■ Task brief ■
Retype the following data exactly, but leave its pictures out.

[Stored data entries]
=== Begin Enclosure ===

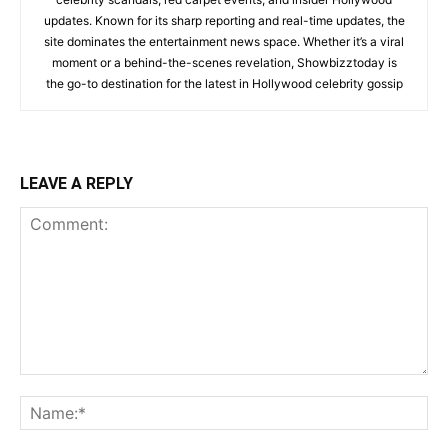
updates. Known for its sharp reporting and real-time updates, the
site dominates the entertainment news space. Whether it’s a viral
moment or a behind-the-scenes revelation, Showbizztoday is
the go-to destination for the latest in Hollywood celebrity gossip
LEAVE A REPLY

=== End Enclosure ===

■ Your solution ■
updates. Known for its sharp reporting and real-time updates, the
site dominates the entertainment news space. Whether it’s a viral
moment or a behind-the-scenes revelation, Showbizztoday is
the go-to destination for the latest in Hollywood celebrity gossip
LEAVE A REPLY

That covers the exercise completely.